Pharmacy reforms needed to benefit consumers

The Consumers Health Forum has called for major reforms to the regulation and funding of pharmacies to foster a better deal for consumers, optimise the use of pharmacists’ skills and the place of the pharmacy workforce and community pharmacy in the health system.

In its submission to the Review of Pharmacy Remuneration and Regulation, CHF has recommended alternative arrangements to current bi-lateral pharmacy agreement process between the Government and the Pharmacy Guild representing owners, and for the de-regulation of location and ownership rules governing the whereabouts of pharmacies and who can own them.

“Community pharmacy is an integral part of the health system and is valued by consumers, particularly those with complex and chronic needs and families with children,” the CEO of the Consumers Health Forum, Leanne Wells, said.

“Our recommendations are designed to advance National Medicines Policy but also to ensure that community pharmacy is better integrated with the health system, and is more in-step with current health reform directions.    

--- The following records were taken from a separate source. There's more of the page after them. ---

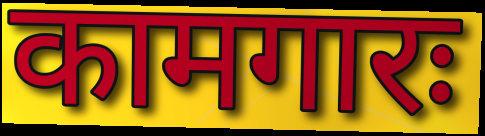
कामगारः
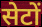
सेटों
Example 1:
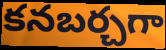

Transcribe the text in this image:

కనబర్చగా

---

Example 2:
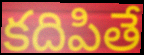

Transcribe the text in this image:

కదిపితే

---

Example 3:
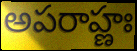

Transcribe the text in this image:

అపరాహ్ణః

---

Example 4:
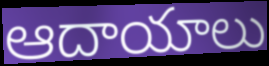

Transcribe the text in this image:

ఆదాయాలు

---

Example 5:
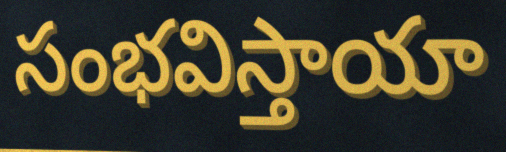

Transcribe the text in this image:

సంభవిస్తాయా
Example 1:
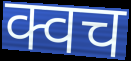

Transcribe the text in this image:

क्वच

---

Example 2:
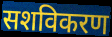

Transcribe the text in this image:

सशविकरण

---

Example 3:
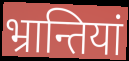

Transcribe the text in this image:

भ्रान्तियां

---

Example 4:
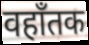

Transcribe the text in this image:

वहाँतक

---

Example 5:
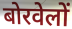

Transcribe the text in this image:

बोरवेलों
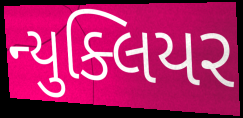
ન્યુક્લિયર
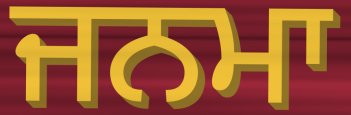
ਜਨਮਾ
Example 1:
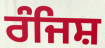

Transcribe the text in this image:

ਰੰਜਿਸ਼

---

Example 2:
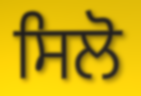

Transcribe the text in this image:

ਸਿਲੋ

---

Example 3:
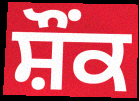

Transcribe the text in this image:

ਸ਼ੌੰਕ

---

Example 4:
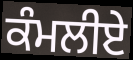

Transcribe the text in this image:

ਕੰਮਲੀਏ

“The rules governing pharmacies, which will receive $18.9 billion over five years under the current pharmacy agreement, need to change to reflect changes in community expectations and potential health reforms which will change pharmacists’ working relationships with other health professionals.

“Several reports to Government have found that there is a serious case for government support of community pharmacies to be more transparent and contestable and for the location rules to be removed to allow for competition, innovation and new pharmacies.

"The requirement for a pharmacy to be owned by a pharmacist is an anachronism. Already many pharmacy owners with multiple stores have to use staff pharmacists. Consumers have identified convenience and out-of-hours access as reasons for allowing pharmacies to operate in different settings, provided there is a qualified pharmacist on duty to provide essential professional advice.

“Instead of the current Community Pharmacy Agreement which is negotiated bilaterally, CHF recommends that the agreement be abolished and replaced by separate negotiations and agreements on areas such as the dispensing fee, and the funding and performance of professional services by pharmacists.

“Community pharmacy is a vital community service involving an investment in billions of dollars. It is a matter of good governance and public policy that alternative governance arrangements should involve multilateral negotiations and the involvement of key stakeholders such as consumers”.

“CHF believes these funds should be used across community pharmacy more broadly, not just in the narrowly defined retail pharmacy setting. Consumers have told a CHF survey that they want to see pharmacists working more closely with their GP as part of integrated primary care services being proposed. Measures to support this under future pharmacy agreement arrangements would be firmly in keeping with and help consolidate the Health Care Home model of care: a flagship area of primary care policy.

“Consumers should have a greater say in how this important community-funded resource could best serve patients: there are benefits when they do. The Health Minister Sussan Ley, has just announced the big reductions in prescribed medicine prices – a development which followed the advocacy of such groups as the Consumers Health Forum. 

“Consumers play a vital role in pressing for improvements. Other changes we argue for in our submission include:

  • Extending hospital pharmacy services to ensure dispensing after hours to all community members where appropriate
  • That pharmacies display a list of services they provide and fees charged
  • Continuing the $1 discount on co-payments
  • That the PBS safety net should be monitored and administered centrally through Medicare
  • The adoption of a protocol on advising customers of interactions between complementary and prescription medicines.